Mark Folmer, CPP, vice president, security industry, TrackTik, is a robust social media and LinkedIn user who joined the network roughly 10 years ago.

He does not share a lot of personal information in his profile but does have his phone number and main business email posted. Folmer also regularly receives what he would call “fishy” connection requests from other LinkedIn users.

“It happens all the time—the standard no personalized message, just an invite from x, y, or z, with one connection or no connections in common,” Folmer says. 

Other signs that a profile might be fake are connection requests from someone based in a country TrackTik does not do business in, an incomplete profile, titles that do not seem to line up with the general business market, or someone whose employment record jumps around.

“If it’s too good to be true, someone who sounds like they would be the perfect connection—why are they writing to me from Romania?” Folmer says. “Why are they interested in connecting with me?”

Instead, Folmer says he will likely connect with those who are in the same industry, have connections in common, are ASIS International members, or include a personalized message in their connection request.

“When I reach out to someone—especially someone I haven’t met yet—I try to put some context into the invite, such as, ‘Hey these are the people we have in common, certification, or I’ve seen you write about this and I’d like to meet,” Folmer explains. “It’s my way of saying I’m a real person and I’m not going to sell you something or try to skim something off of you.”
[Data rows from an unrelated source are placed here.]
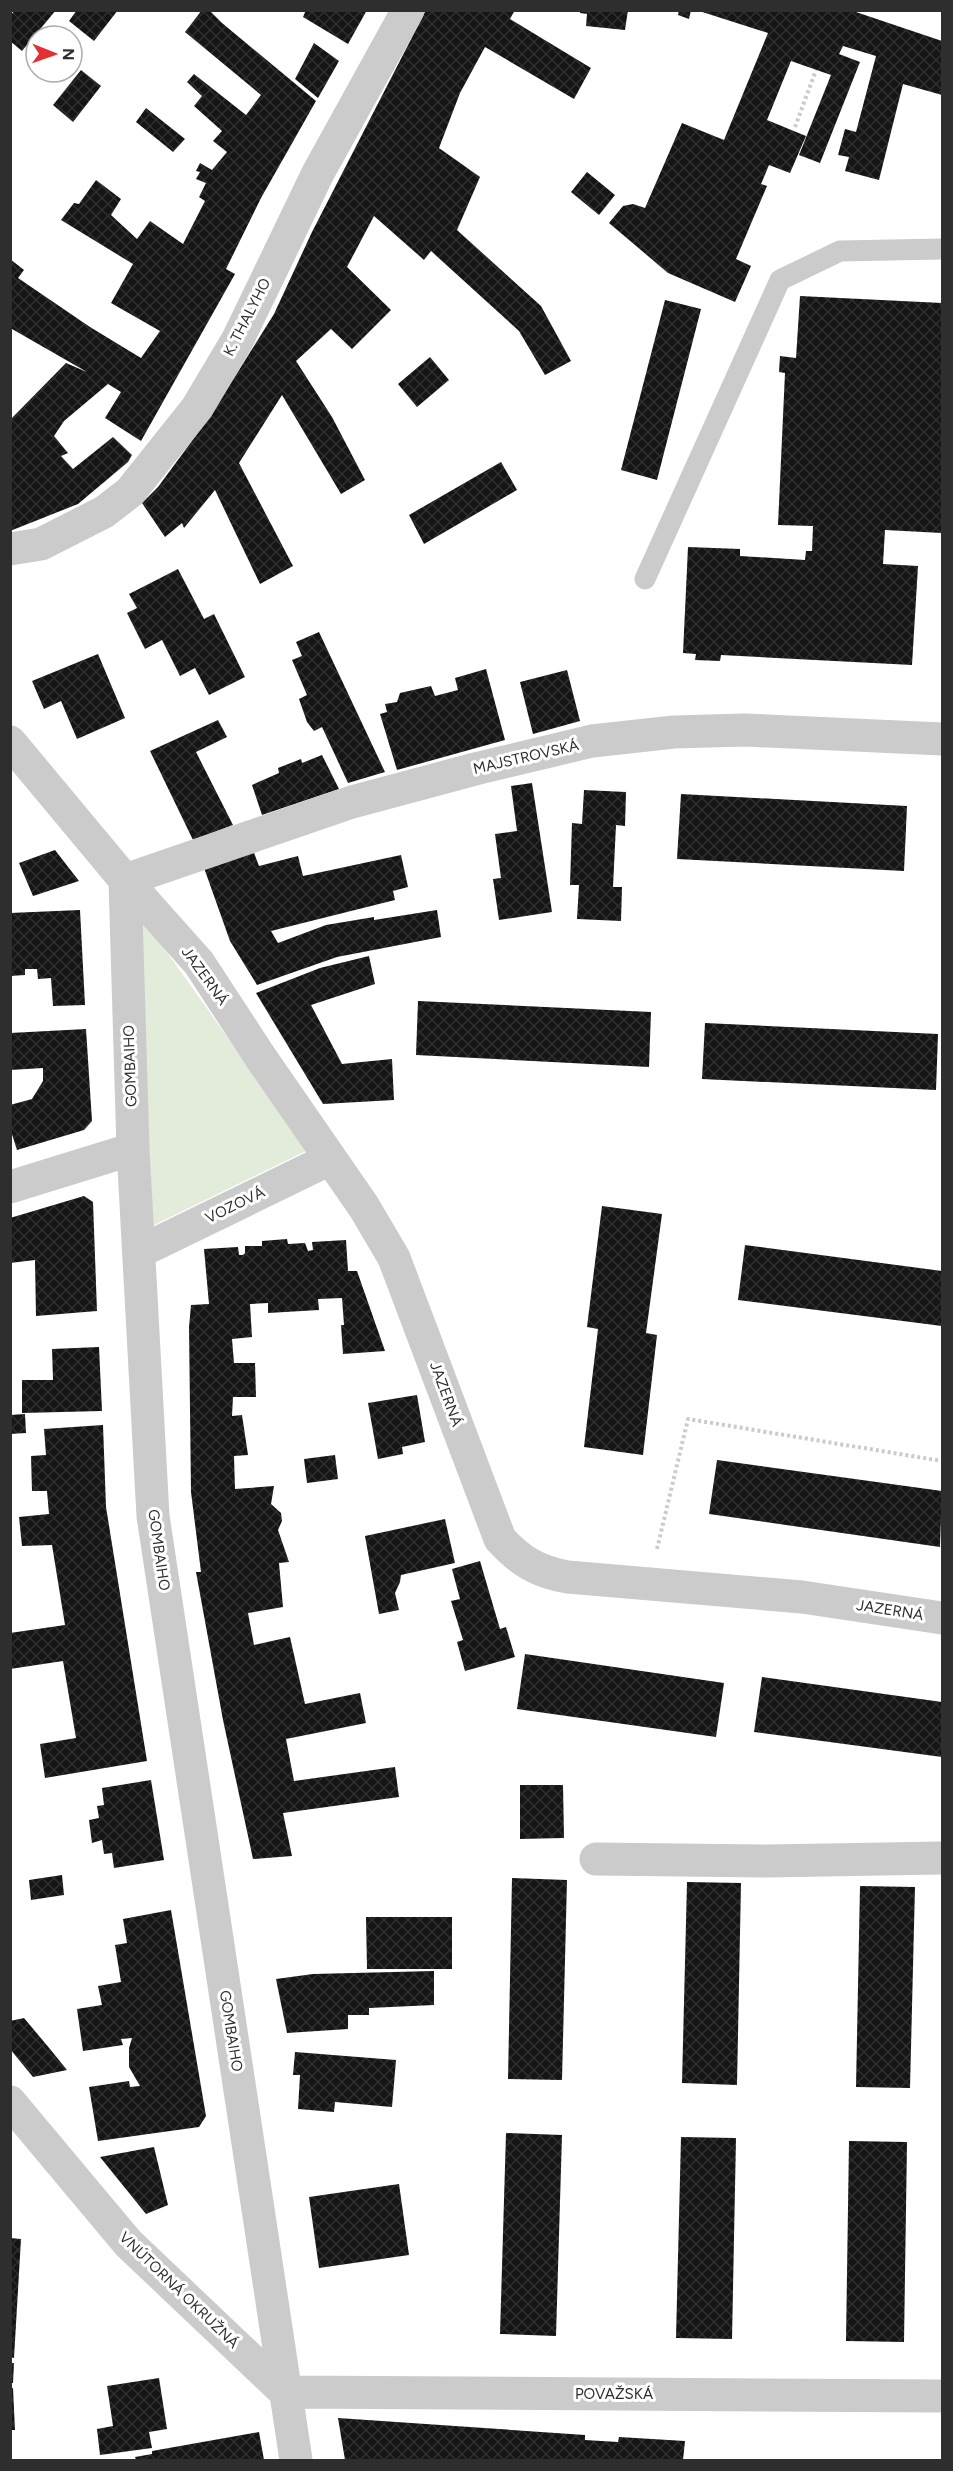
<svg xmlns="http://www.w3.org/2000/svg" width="953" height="2471" viewBox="0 0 953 2471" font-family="Figtree,sans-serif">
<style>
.green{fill:#e3ebdb}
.building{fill:url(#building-cross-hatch)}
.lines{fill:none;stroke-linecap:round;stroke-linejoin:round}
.path{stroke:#cbcbcb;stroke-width:4;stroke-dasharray:3 3;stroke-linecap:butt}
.lane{stroke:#cbcbcb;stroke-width:21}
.street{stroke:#cbcbcb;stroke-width:33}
.labels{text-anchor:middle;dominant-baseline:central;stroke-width:6;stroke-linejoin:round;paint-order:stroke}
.street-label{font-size:15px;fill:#2e2e2e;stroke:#fff}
</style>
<defs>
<pattern id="building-cross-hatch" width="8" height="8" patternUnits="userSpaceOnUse" patternTransform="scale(1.5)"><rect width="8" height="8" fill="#151515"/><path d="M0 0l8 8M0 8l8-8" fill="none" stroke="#2f2f2f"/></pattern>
</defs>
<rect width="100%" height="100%" fill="#fff"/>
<path class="green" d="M136 909 308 1150 152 1226Z"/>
<path class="building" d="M15 10H56L22 51 10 41V16Z
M77 10H118L94 41 69 21Z
M202 10H209L222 23 316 101 261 198 226 269 235 274 141 441 105 418 121 392 108 384 64 421 54 436 68 453 61 456 73 469 113 437 132 455 128 462 78 504 10 531V420L66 363 87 372 12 329 10 259 24 270 18 278 90 327 141 358 160 331 111 303 133 264 61 220 74 203 79 204 96 180 121 199 111 215 137 239 150 221 183 244 205 201 199 197 206 183 196 179 200 172 196 171 200 163 212 170 227 152 213 141 222 131 194 106 202 96 187 82 194 74 246 115 261 95 185 32Z
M306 10H367L348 44 303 17Z
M426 10H515L510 19 591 68 574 99 485 47 460 93 439 148 480 177 457 230 541 306 571 361 545 375 519 331 431 251 424 260 374 216 347 267 391 310 352 349 331 329 296 361 332 417 365 480 341 494 282 395 239 463 293 566 260 584 215 490 184 528 182 523 165 537 142 503 158 487 211 415 274 314 312 232Z
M580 10H628L625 30 586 26 587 14 580 13Z
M679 10H691L689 19 678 15Z
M696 10H850L942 41V95L903 84 879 180 845 171 849 157 838 155 845 129 856 132 876 56 843 46 839 54 860 62 820 163 799 155 831 75 791 61 767 120 806 136 790 173 769 165 761 184 767 186 736 259 751 266 735 302 668 273 609 223 623 206 633 204 645 208 682 123 724 140 768 33Z
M314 43 339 61 318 98 295 79Z
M81 70 101 86 73 122 53 105Z
M146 108 185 139 173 152 136 122Z
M587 172 615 195 599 215 571 192Z
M800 296 942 303V533L885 530 883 564 918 566 912 665 721 655 720 661 695 660 696 654 683 653 688 547 740 549V556L805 560 806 551H812L813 526 778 525 785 373 779 372 780 356 796 358Z
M665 300 701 309 657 480 621 470Z
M430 357 449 380 417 407 398 384Z
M501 462 517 490 424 544 409 515Z
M178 569 204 619 214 614 245 677 209 695 195 668 180 676 162 640 145 649 127 613 137 608 129 594Z
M319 632 385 772 348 783 322 727 314 731 307 722 299 699 307 695 292 660 302 656 296 642Z
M98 654 125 718 77 739 61 701 44 709 32 681Z
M486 669 505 740 397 770 380 714 387 712 385 704 397 702 400 693 431 686 435 696 458 690 455 678Z
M567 670 580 721 533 734 520 682Z
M218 720 227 737 196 752 233 825 193 840 150 751Z
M322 755 339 789 262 815 252 785 279 773 278 768 301 759 302 763Z
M532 783 552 912 499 920 493 879 501 878 495 834 517 831 511 786Z
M584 790 626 792 625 826 616 825 613 887H622L621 921 577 919 579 885H570L572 823 582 824Z
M681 794 907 806 904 871 677 859Z
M55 850 79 881 33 896 19 863Z
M253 850 259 866 298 856 303 876 401 855 408 887 393 891 395 900 271 931 278 943 326 925 374 917V920L437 910 441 937 337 957 257 985 230 941 203 865Z
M80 910 85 1005 53 1006 51 978 38 979 37 969H25V975L10 976V913Z
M369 956 375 984 311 1005 342 1064 392 1059 394 1100 323 1104 256 993 320 968Z
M418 1001 651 1012 649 1067 416 1055Z
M705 1023 938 1034 936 1090 702 1079Z
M86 1029 92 1121 84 1130 17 1150 10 1128V1105L32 1099 43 1081V1068L10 1070V1033Z
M84 1196 93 1202 97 1311 36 1316 35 1260 10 1263V1218Z
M602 1206 662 1214 646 1333 657 1335 643 1455 584 1447 598 1329 587 1327Z
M287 1239 288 1244 305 1243 308 1251 313 1250 312 1242 346 1240 348 1271H357L385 1351 343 1354 341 1325H344L342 1298 318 1299 319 1310 268 1313V1303L250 1304 252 1337 232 1339 234 1363H255L256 1397H233L232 1416 242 1415 248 1455 234 1456 235 1489 274 1486 271 1504 281 1513 282 1521 278 1530 289 1562 279 1563 283 1607 248 1613 254 1645 290 1637 305 1704 360 1693 366 1723 286 1739 294 1781 395 1767 399 1797 283 1813 292 1856 253 1859 223 1720 196 1572H201L191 1492 189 1327 191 1305 209 1304 204 1249 238 1247 239 1255H243L245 1253V1246H262V1241Z
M745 1245 942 1271V1326L738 1300Z
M99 1347 102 1411 22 1413V1380H53L52 1349Z
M417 1395 425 1442 402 1447 403 1454 378 1459 368 1403Z
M25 1414 26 1433 10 1434V1415Z
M103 1425 106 1507 147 1761 45 1778 40 1744 76 1738 63 1661 10 1669V1633L65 1625 52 1545 22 1546 19 1517 49 1514 47 1491H32L31 1456 46 1455 44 1429Z
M335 1455 338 1479 307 1483 304 1459Z
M717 1460 942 1491 940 1547 709 1514Z
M445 1519 455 1563 401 1575 400 1582 395 1593 399 1610 379 1614 365 1536Z
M480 1561 500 1629 506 1627 515 1657 465 1671 457 1642 463 1640 451 1601 460 1599 452 1569Z
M525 1654 724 1683 716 1737 517 1709Z
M762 1677 942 1702V1757L754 1732Z
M151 1780 164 1860 114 1868 112 1853 104 1854 102 1840 92 1843 89 1820 99 1818 97 1806 104 1805 102 1788Z
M520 1785H563L564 1838 520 1839Z
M62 1875 64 1895 31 1900 29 1880Z
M512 1878 567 1880 562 2080 508 2079Z
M687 1882 741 1883 737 2085 682 2083Z
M860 1886 915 1887 910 2088 856 2087Z
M171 1910 206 2116 199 2127 98 2141 89 2087 129 2081 130 2087 140 2086 129 2067V2048L132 2038 121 2039 123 2045 83 2051 77 2009 102 2005 98 1986 121 1982 115 1945 127 1943 123 1919Z
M366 1917H452V1969H367Z
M434 1971V2005L369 2008V2015H348V2029L287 2033 276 1979 313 1974Z
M24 2018 50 2049 67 2070 33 2077 10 2049V2021Z
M295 2052 396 2060 392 2107 335 2102 334 2112 298 2109 300 2075H293Z
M506 2133 562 2135 556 2336 500 2334Z
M681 2137 736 2138 732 2339 676 2338Z
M849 2141 907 2142 904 2342 846 2341Z
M154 2147 168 2205 146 2214 100 2157Z
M399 2184 409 2255 319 2268 309 2197Z
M10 2238 21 2239 14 2358 10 2357Z
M10 2363H14L13 2383H10Z
M159 2378 167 2429 149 2432 152 2448 100 2455 97 2429 113 2426 107 2386Z
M10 2388H13L15 2430H10Z
M338 2418 585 2435V2440L618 2442 619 2437 685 2441 683 2460H345Z
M259 2432 264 2460H136L135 2457 152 2454V2451Z"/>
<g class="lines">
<path class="path" d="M795 127 816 70
M657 1549 688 1419 942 1461"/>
<path class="lane" d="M645 579 780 280 840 251 942 249"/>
<path class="street" d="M10 549 41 544 104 512 130 492 197 408 238 339 318 173 408 10
M942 739 745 730 674 732 592 741 475 769 352 802 125 880 199 963 261 1058 364 1207 394 1258 500 1539C520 1561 538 1572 568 1577L802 1597 942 1618
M10 742 125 880 133 1149 153 1516 296 2460
M10 1187 133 1149
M139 1252 330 1159
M596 1859 767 1861 942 1858
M10 2102 128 2243 285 2392
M285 2392 942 2396"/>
</g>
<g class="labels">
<g class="street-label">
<text transform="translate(247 317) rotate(-63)">K. THALYHO</text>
<text transform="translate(526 757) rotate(-13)">MAJSTROVSKÁ</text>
<text transform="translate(205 976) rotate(54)">JAZERNÁ</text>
<text transform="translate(130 1066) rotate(-92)">GOMBAIHO</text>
<text transform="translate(235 1205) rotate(-26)">VOZOVÁ</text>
<text transform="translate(446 1394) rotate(70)">JAZERNÁ</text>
<text transform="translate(159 1550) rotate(82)">GOMBAIHO</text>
<text transform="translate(890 1610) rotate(9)">JAZERNÁ</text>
<text transform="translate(231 2031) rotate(81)">GOMBAIHO</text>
<text transform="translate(179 2290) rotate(44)">VNÚTORNÁ OKRUŽNÁ</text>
<text x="614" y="2394">POVAŽSKÁ</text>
</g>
</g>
<rect width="953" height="2471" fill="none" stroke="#2e2e2e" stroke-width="24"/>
<g transform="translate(54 54) rotate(91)"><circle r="28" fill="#ffffff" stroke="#ababab" stroke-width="1.5"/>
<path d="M0-4.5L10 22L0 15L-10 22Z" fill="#e33133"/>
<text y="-9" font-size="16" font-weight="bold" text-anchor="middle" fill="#2e2e2e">N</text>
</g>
</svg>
These are good rules to follow, and both Carnall and Aviv say employers should discuss best practices for Linked­In hygiene with employees to help prevent them—and the company—from being targeted by malicious actors.

For example, Carnall suggests creating guidelines that prohibit discussing secret projects on social media or posting about budgetary amounts.

“Looking from a criminal perspective, that provides too much information for people to socially engineer,” he says. 

And if an employee is posting information online that could make the company vulnerable, Carnall says security and human resources should speak with the employee to use it as a teaching moment. 

“HR should incorporate a conversation about social media as part of any onboarding for any new employee,” he adds. “It’s important for the organization to work with the employee; there’s a balance of promoting themselves as an individual to be proud of themselves and advertise to others the work they and the company are doing.”

LinkedIn has a process for reporting suspicious activity and fake user accounts, which Carnall says works well if you are able to establish that a malicious user is posing as a real user.

He also recommends that visible people, such as executives, create legitimate accounts on social media services in their own name to claim that name and “because it’s much easier to have a site take action” if you are a user.

And approach all connection requests with a certain level of skepticism, Aviv says.

“Look at their profile and ask why they are reaching out to you—and be willing to ask them via the message function,” he adds. “When you challenge it, they may go away. And the people who talk to you, you’ll be able to figure out if they’re up to no good.”